WORK REQUIRED => Copy every line from the material below that holds "lines".
===== DATA EXTRACTS
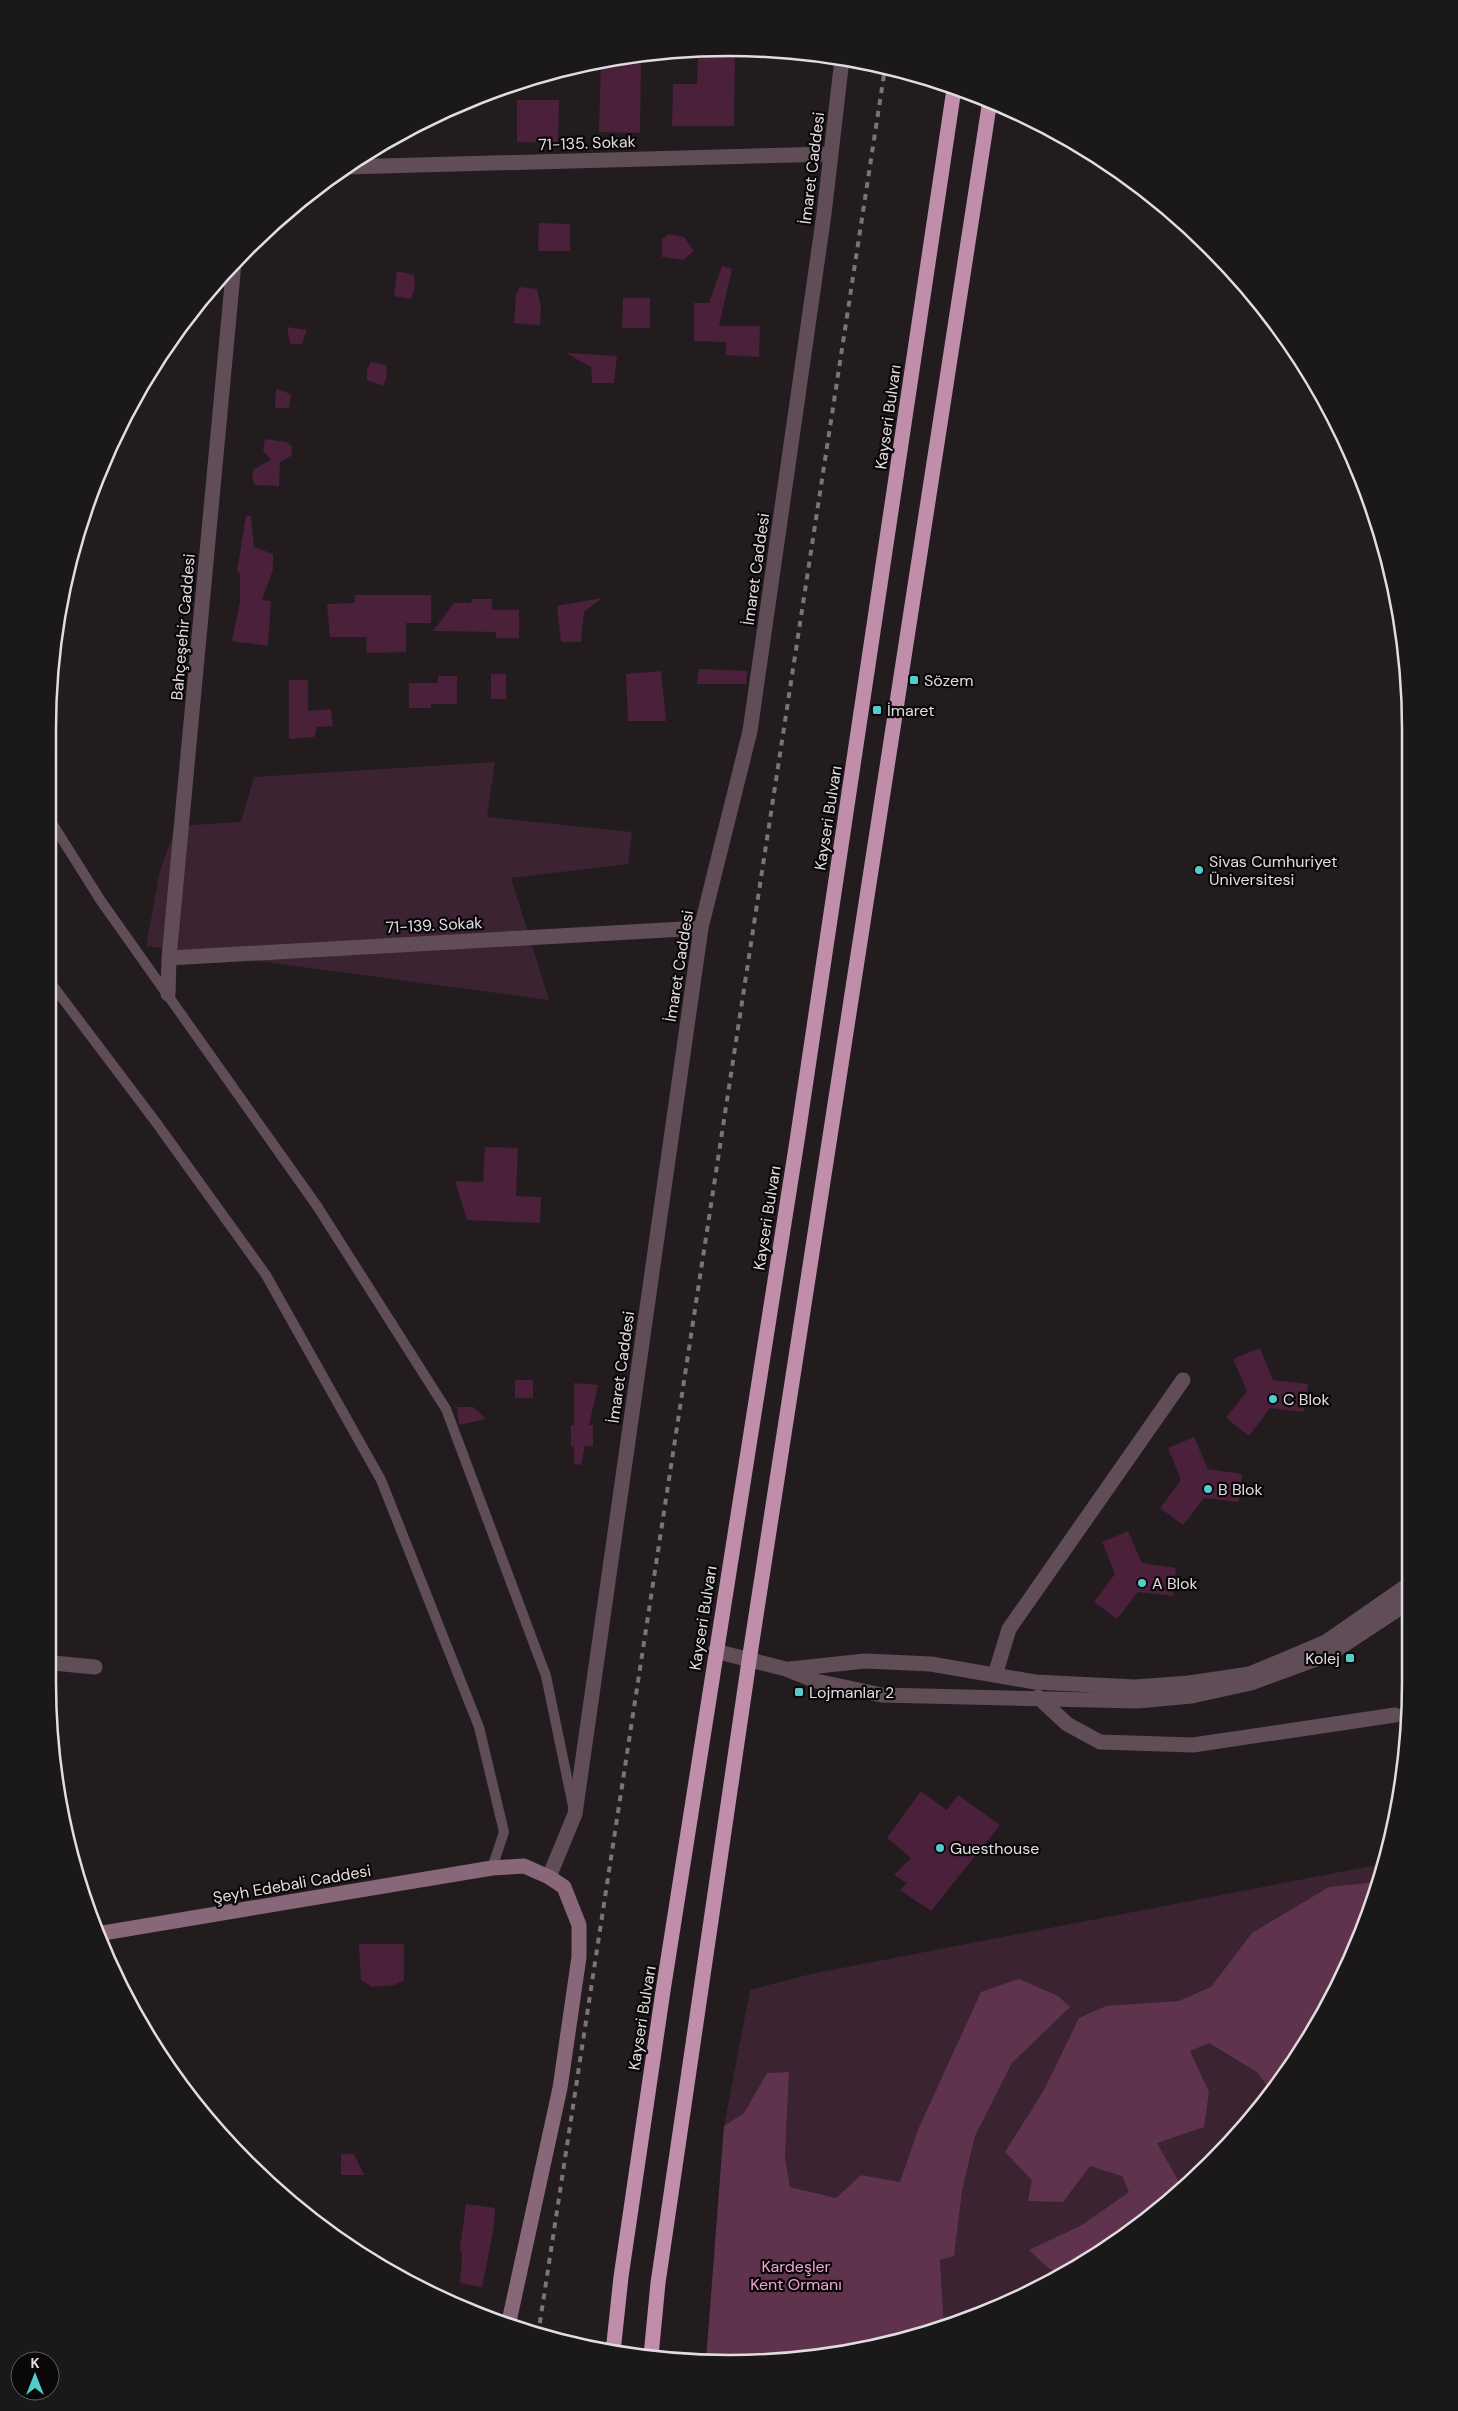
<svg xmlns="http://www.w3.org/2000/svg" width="1458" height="2411" viewBox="0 0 1458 2411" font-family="'DM Sans',sans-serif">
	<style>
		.green { fill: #3c2332 }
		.forest { fill: #5f334e }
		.building { fill: #4a203a }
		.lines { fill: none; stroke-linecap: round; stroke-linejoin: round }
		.lane { stroke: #614d58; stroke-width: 10 }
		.street { stroke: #614d58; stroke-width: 15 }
		.secondary { stroke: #886779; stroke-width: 15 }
		.highway { stroke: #c08daa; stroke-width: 15 }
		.rail { stroke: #797476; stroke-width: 4; stroke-dasharray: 6 6; stroke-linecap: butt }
		.poi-dot { fill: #53cdcb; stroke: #0a0708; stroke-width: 2 }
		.labels { text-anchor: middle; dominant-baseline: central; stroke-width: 4.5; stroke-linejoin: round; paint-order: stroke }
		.street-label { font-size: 16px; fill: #e1dddf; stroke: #0a0708 }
		.poi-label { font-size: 16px; fill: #e1dddf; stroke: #0a0708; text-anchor: start }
		.park-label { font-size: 16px; fill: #f1a7d2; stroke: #0a0708 }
		.rim { fill: none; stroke: #e1dddf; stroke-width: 2.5 }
	</style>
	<rect width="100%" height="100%" fill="#221c1f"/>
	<!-- green -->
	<path class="green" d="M 495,762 L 487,817 L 632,832 L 628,864 L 511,878 L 549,1000 L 146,946 L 160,871 L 176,826 L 241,822 L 254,777 Z
		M 1382,1864 L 1374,1901 L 1295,2061 L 1211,2164 L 1144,2223 L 1031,2293 L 948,2327 L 944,2328 L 940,2260 L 962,2191 L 975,2136 L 1012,2063 L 1070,2006 L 917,2132 L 900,2182 L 861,2175 L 836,2198 L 790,2187 L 785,2158 L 789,2072 L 767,2073 L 744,2113 L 724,2126 L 750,1990 L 811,1974 Z"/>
	<!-- forest -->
	<path class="forest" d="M 1378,1882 L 1374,1901 L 1295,2061 L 1271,2091 L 1257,2072 L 1209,2043 L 1190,2051 L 1209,2092 L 1204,2127 L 1157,2143 L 1183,2189 L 1144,2223 L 1062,2274 L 1048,2268 L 1029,2250 L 1082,2225 L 1129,2192 L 1122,2176 L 1090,2166 L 1063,2202 L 1028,2201 L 1032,2180 L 1005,2152 L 1044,2090 L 1079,2018 L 1106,2006 L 1179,2001 L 1211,1987 L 1252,1933 L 1329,1887 Z
		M 1019,1979 L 1058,1996 L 1070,2007 L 1012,2063 L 975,2136 L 962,2191 L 954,2256 L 940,2260 L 944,2328 C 866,2346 787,2369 706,2361 L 724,2126 L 744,2113 L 767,2073 L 789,2072 L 785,2158 L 790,2187 L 836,2198 L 861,2175 L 900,2182 L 917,2132 L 981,1992 Z"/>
	<!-- building -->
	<path class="building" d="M 729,48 L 735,48 L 734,126 L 672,126 L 673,84 L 697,84 L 698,51 Z
		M 641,56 L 640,133 L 599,132 L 601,60 Z
		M 517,100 L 559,100 L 558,143 L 517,142 Z
		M 539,223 L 570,224 L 570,251 L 538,251 Z
		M 669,234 L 684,237 L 694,251 L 683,260 L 662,257 L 662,239 Z
		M 722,266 L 732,269 L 719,326 L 760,326 L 759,357 L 726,355 L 726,342 L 694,341 L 694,303 L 709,303 Z
		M 397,271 L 414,275 L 415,286 L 411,299 L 394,296 Z
		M 520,287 L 537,289 L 541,308 L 540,325 L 514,323 L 516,295 Z
		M 623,298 L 650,298 L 650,328 L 622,328 Z
		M 287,327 L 307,330 L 302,344 L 290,344 Z
		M 566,353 L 617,356 L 614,383 L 592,383 L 591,367 Z
		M 371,362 L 386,365 L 387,377 L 383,386 L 367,380 L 367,370 Z
		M 276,389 L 291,394 L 289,408 L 275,408 Z
		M 265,439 L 287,442 L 292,447 L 291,456 L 280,462 L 279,486 L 255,485 L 252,478 L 254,469 L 271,460 L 263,451 Z
		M 246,516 L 251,516 L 254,547 L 273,554 L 273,569 L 262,600 L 271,601 L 268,646 L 232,641 L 240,602 L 240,573 L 237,572 Z
		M 355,595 L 431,595 L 431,623 L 406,623 L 406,652 L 367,653 L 366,637 L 330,637 L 327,604 L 355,603 Z
		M 602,598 L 584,612 L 581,642 L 561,642 L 557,606 Z
		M 472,599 L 492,599 L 492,610 L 519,610 L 519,638 L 496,638 L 496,632 L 433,631 L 454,603 L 471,603 Z
		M 699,669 L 747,671 L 746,684 L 697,684 Z
		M 661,671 L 666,721 L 628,721 L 626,674 Z
		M 491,674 L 506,674 L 506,699 L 491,699 Z
		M 438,676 L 457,676 L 457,704 L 431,704 L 431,708 L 409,708 L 409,683 L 438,683 Z
		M 289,680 L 308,680 L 308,711 L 331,709 L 333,726 L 317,727 L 314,737 L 289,739 Z
		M 485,1147 L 518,1148 L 516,1196 L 541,1197 L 540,1223 L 467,1220 L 455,1181 L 483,1182 Z
		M 1260,1348 L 1273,1380 L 1308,1384 L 1304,1412 L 1270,1408 L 1249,1436 L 1226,1418 L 1247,1391 L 1233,1359 Z
		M 515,1380 L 533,1380 L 533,1398 L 515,1398 Z
		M 574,1383 L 598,1385 L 589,1425 L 593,1425 L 593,1446 L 585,1446 L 581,1465 L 574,1464 L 574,1446 L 571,1446 L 571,1425 L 574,1425 Z
		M 457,1407 L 473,1407 L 486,1419 L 459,1425 Z
		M 1194,1437 L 1208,1469 L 1242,1474 L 1239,1502 L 1204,1498 L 1183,1525 L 1160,1508 L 1181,1480 L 1168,1448 Z
		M 1128,1531 L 1142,1563 L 1176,1568 L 1173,1596 L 1138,1592 L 1117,1619 L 1094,1602 L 1115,1574 L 1102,1542 Z
		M 921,1791 L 947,1810 L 958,1795 L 1000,1825 L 931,1911 L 900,1890 L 907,1883 L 894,1875 L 911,1858 L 887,1838 Z
		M 359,1944 L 404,1944 L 404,1980 L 394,1985 L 373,1987 L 361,1980 Z
		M 341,2154 L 354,2154 L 364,2175 L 341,2175 Z
		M 466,2204 L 495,2208 L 494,2227 L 482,2287 L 460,2283 L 462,2256 L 460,2248 Z"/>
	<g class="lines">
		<!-- lane -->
		<path class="lane" d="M 50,820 L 101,901 L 317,1206 L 446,1409 L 546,1676 L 573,1806
			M 50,982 L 155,1121 L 266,1275 L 381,1480 L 479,1727 L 504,1832 L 492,1868"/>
		<!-- street -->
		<path class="street" d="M 345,167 L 831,154
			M 169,958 L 701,928
			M 168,994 L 169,958 L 234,263
			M 715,1651 L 786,1669 L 816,1681 L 882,1695 L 1137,1701 L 1192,1696 L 1251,1683 L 1330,1654 L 1409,1602
			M 53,1663 L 95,1667
			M 790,1669 L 865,1661 L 931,1664 L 1035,1682 L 1135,1687 L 1189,1683 L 1250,1674 L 1326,1642 L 1408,1585
			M 995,1675 L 1009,1629 L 1183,1380
			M 1038,1697 L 1067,1724 L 1100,1742 L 1193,1745 L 1395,1715
			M 549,1877 L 575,1814 L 701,928 L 750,731 L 824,214 L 842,59"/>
		<!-- secondary -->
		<path class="secondary" d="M 97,1934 L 492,1868 L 524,1866 L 549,1877 L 564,1887 L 579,1925 L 579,1957 L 560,2088 L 508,2326"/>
		<!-- highway -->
		<path class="highway" d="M 613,2352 L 621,2277 L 663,1991 L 797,1141 L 954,89
			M 651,2356 L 658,2283 L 749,1661 L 990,100"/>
		<!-- rail -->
		<path class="rail" d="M 538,2335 L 885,68"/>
	</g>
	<!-- markers -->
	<g class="poi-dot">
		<rect x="909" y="675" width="10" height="10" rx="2.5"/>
		<rect x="872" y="705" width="10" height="10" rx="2.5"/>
		<circle cx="1199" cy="870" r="5"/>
		<circle cx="1273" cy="1399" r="5"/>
		<circle cx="1208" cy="1489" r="5"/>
		<circle cx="1142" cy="1583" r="5"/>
		<rect x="1345" y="1653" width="10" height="10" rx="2.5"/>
		<rect x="794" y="1687" width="10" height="10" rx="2.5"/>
		<circle cx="940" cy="1848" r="5"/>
	</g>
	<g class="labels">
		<!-- street labels -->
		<g class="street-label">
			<text transform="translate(587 143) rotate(-2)">71-135. Sokak</text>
			<text transform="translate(812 168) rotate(-83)">İmaret Caddesi</text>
			<text transform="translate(888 417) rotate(-82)">Kayseri Bulvarı</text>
			<text transform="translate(756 569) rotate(-82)">İmaret Caddesi</text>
			<text transform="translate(183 627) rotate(-85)">Bahçeşehir Caddesi</text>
			<text transform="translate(828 818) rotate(-81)">Kayseri Bulvarı</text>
			<text transform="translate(434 925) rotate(-3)">71-139. Sokak</text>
			<text transform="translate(679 966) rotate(-81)">İmaret Caddesi</text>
			<text transform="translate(767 1218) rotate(-81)">Kayseri Bulvarı</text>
			<text transform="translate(621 1367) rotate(-82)">İmaret Caddesi</text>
			<text transform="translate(703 1618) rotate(-81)">Kayseri Bulvarı</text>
			<text transform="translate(292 1884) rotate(-10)">Şeyh Edebali Caddesi</text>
			<text transform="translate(642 2018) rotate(-81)">Kayseri Bulvarı</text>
		</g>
		<!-- poi labels -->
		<g class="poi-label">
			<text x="924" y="680">Sözem</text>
			<text x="887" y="710">İmaret</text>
			<text x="1209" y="861">Sivas Cumhuriyet<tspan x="1209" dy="18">Üniversitesi</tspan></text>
			<text x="1283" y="1399">C Blok</text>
			<text x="1218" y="1489">B Blok</text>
			<text x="1152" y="1583">A Blok</text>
			<text x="1340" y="1658" text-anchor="end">Kolej</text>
			<text x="809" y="1692">Lojmanlar 2</text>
			<text x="950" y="1848">Guesthouse</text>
		</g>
		<!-- park labels -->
		<g class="park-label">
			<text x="796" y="2266">Kardeşler<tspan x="796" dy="18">Kent Ormanı</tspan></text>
		</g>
	</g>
	<!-- crop -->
	<path d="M0 0H1458V2411H0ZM729 56H729A673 673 0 0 1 1402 729V1682A673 673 0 0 1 729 2355H729A673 673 0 0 1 56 1682V729A673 673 0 0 1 729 56Z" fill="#1b1819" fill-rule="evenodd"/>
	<path class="rim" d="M729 56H729A673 673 0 0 1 1402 729V1682A673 673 0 0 1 729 2355H729A673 673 0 0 1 56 1682V729A673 673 0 0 1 729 56Z"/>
	<!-- north arrow -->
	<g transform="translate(35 2376)"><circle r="24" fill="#0a0708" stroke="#605d5e"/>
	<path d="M0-4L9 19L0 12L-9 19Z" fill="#53cdcb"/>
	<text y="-8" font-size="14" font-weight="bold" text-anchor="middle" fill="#e1dddf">K</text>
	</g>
</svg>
==========
ANSWER BOX =>
		.lines { fill: none; stroke-linecap: round; stroke-linejoin: round }
	<g class="lines">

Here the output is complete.